I am sure I require to get (x......)(x......) but unsure at this point?
• Sep 4th 2011, 10:59 AM
Siron
Re: I think the idea is to factor out the x's
Do you mean:
$\displaystyle \frac{x-2}{3}=\frac{2x}{7}$?
Multiply both sides with 21 which is the LCM of 3 and 7.

Note:
An equation looks like ...=..., so just $\displaystyle \frac{2x}{7}$ is not an equation.
• Sep 4th 2011, 11:12 AM
David Green
Re: I think the idea is to factor out the x's
Quote:

Originally Posted by Siron
Do you mean:
$\displaystyle \frac{x-2}{3}=\frac{2x}{7}$?
Multiply both sides with 21 which is the LCM of 3 and 7.

Note:
An equation looks like ...=..., so just $\displaystyle \frac{2x}{7}$ is not an equation.

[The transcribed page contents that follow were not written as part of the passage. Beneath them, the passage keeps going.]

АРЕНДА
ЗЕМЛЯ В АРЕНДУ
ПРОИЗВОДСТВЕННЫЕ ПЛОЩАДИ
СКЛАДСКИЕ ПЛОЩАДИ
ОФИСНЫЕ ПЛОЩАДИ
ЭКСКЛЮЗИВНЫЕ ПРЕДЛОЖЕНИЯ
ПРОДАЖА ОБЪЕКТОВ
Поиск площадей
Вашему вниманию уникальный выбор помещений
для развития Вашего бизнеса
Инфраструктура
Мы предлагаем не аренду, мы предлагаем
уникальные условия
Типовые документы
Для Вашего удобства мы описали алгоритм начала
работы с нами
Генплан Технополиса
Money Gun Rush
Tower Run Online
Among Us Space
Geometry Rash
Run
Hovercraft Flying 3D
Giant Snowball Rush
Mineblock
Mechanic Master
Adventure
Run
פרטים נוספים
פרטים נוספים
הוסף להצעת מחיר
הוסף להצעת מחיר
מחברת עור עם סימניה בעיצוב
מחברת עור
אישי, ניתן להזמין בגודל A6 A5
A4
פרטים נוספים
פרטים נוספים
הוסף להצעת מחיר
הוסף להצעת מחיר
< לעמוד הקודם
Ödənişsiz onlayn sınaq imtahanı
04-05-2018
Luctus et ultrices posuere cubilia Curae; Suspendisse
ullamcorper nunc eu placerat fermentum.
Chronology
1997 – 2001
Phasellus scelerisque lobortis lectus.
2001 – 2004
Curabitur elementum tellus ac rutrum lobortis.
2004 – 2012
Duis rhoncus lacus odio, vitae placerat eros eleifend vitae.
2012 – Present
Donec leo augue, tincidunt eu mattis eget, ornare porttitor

I must be doing something wrong because when I check the solutions they don't match?

x - 2 = 2x
3 7

27(x - 2) = 27(2x)

27x - 54 = 54x

27x - 54x = 54

-27x = 54
-27 -27

x = - 2

-2 -2 = - 1.33
3

2 (-2) = - 4
7 7

x = - 0.57???

Something is up I know I can find problems, but I also know I can't find correct solutions?
• Sep 4th 2011, 11:19 AM
Siron
Re: I think the idea is to factor out the x's
If you mutliply both sides with 21 then you get:
$\displaystyle \frac{21}{3}(x-2)=\frac{21}{7}(2x)$
$\displaystyle \Leftrightarrow 7(x-2)=3(2x)$
$\displaystyle \Leftrightarrow 7x-14=6x$
$\displaystyle \Leftrightarrow 14=x$
• Sep 4th 2011, 11:26 AM
David Green
Re: I think the idea is to factor out the x's
Quote:

Originally Posted by Siron
If you mutliply both sides with 21 then you get:
$\displaystyle \frac{21}{3}(x-2)=\frac{21}{7}(2x)$
$\displaystyle \Leftrightarrow 7(x-2)=3(2x)$
$\displaystyle \Leftrightarrow 7x-14=6x$
$\displaystyle \Leftrightarrow 14=x$

Thanks Siron,

I would never had thought about inverting the denominators and numerators to do that?
• Sep 4th 2011, 11:39 AM
Siron
Re: I think the idea is to factor out the x's
You're welcome!
If you have a polynomial equation with fractions in it then it's useful to multiply each side with the LCM of the denominators of the fractions.